Là-haut, la musique d’ambiance rassurante avait commencé sa ritournelle et les premières annonces promotionnelles valsaient déjà aux quatre coins de l’hyper, ensevelissant les oreilles dans la consommation – Avec Carrefour je positive. Derrière la vitre de la caisse centrale, la caissière-chef veillait au mirador. Le premier chariot glissa vers elle – un pack de six laits – laser code-barres – quatre soupes en sachet – laser code-barres. Laser code-barres. Le départ était pris, elle était prête à déchiffrer tous les articles du monde. Laser code-barres.

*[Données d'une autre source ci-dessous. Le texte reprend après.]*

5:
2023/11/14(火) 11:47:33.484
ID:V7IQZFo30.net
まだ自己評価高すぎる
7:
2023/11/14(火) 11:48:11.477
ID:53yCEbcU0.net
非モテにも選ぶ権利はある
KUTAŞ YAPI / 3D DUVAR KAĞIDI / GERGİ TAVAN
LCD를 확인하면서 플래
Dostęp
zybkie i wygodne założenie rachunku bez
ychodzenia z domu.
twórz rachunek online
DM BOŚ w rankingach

Elle sortit vers seize heures. Rien à faire, personne à voir. Il n’y avait rien que le temps à tuer, à mâcher comme un chewing-gum jusqu’à demain. Elle avait fait son dû. 8h30-15h30 – à la pioche derrière la caisse, sans bouger durant sept heures, au milieu des packs de bière, des barils de lessive, des couches culottes et des boîtes de « Kitekat ». Chaque jour rabâché, à 8h30, elle plongeait en apnée dans un monde où la chose qui importait était de faire marcher la pompe à fric, la caisse à toute vitesse pour ne pas faire s’impatienter les clients dans la queue – Pas de temps à perdre, pas de temps à perdre, serinait la rombière de la caisse centrale. De 8h30 à 15h30 six jours par semaine, sans compter les veilles de fête, elle était là à se presser la tête, à se touiller les doigts dans le clavier, à s’aveugler sur les étiquettes des articles. Pour faire tourner la caisse et livrer de la valeur d’usage contre paiement. À la fin de son poste, elle classait les chèques, les reçus de carte de crédit et signait le livre de comptes, derniers gestes fatigués dans la lumière blanche des néons de l’hyper, devant l’enfilade des rayons comme des avenues de bouffe. Dans cet un infarctus de fête triste, dans cette embolie de cirque sinistre, chaque jour.
Puis à 15h30, ça s’arrêtait net, comme une machine qu’on débranche et qui arrête de piocher, jusqu’au lendemain matin. On lui avait dit que c’était ça la liberté, qu’elle était libre de faire tout ce qui lui plaisait. Et donc, forcément, elle était libre. Rien à faire, personne à voir.
Du temps encombrant comme un paquet-cadeau trop volumineux. Un emballage sans le cadeau. Elle avait vingt ans dans cette existence de nuit polaire – elle avait cent ans de désarroi inconnu dans sa mini-jupe noire et son maillot lycra, avec son rimmel son rimmel étalé sur son reste d’enfance, avec ses petits seins ronds qui ne lui servaient à rien. Elle était sortie du vestiaire et arrivait dans l’allée principale du centre commercial. Barbes à papa et odeurs de pizzas. La plupart du temps elle restait là à regarder passer les heures dans le centre commercial, avant de s’engouffrer à nouveau dans les boyaux du métro. Elle flânait dans les allées, devant les devantures des magasins, à faire du lèche-vie dans les vitrines de la non-vie. Elle ne s’imaginait pas aller voir ailleurs. Aller voir quoi ? Et ailleurs, où ? Rien à faire, personne à voir. De temps à autre, en début de mois, elle allait au Macumba avec sa copine Muriel qui était fille de salle à l’hôpital de Villejuif. Elles partaient avec le frère de Muriel en voiture, une Ford retapée « tuning » avec un volant sport. Elle bécotait un peu dans les lasers et les gin-fizz, après un piste ou deux, à-demi allongée sur les fauteuils techno. Rien que du provisoire, du pour ce soir, c’était ça la vraie liberté moderne, on n’est plus au Moyen-Âge se disait-elle. Et puis autour d’elle, dans les vestiaires de l’hyper ou bien à la télé on disait aussi que c’était ça la liberté. Alors. Alors elle se frottaillait en boite de nuit une fois par mois, avec de temps en temps une coucherie à la clé. Puis, c’était le retour dans la voiture du frère de Muriel, en silence dans une dernière giclée d’autoradio. On la déposait au pied de chez elle – Bonne nuit Alice – bonne nuit Muriel – bonne nuit Jean-François. Et aujourd’hui, elle déambulait entre les vitrines, comme presque tous les jours. Rien à faire, personne à voir.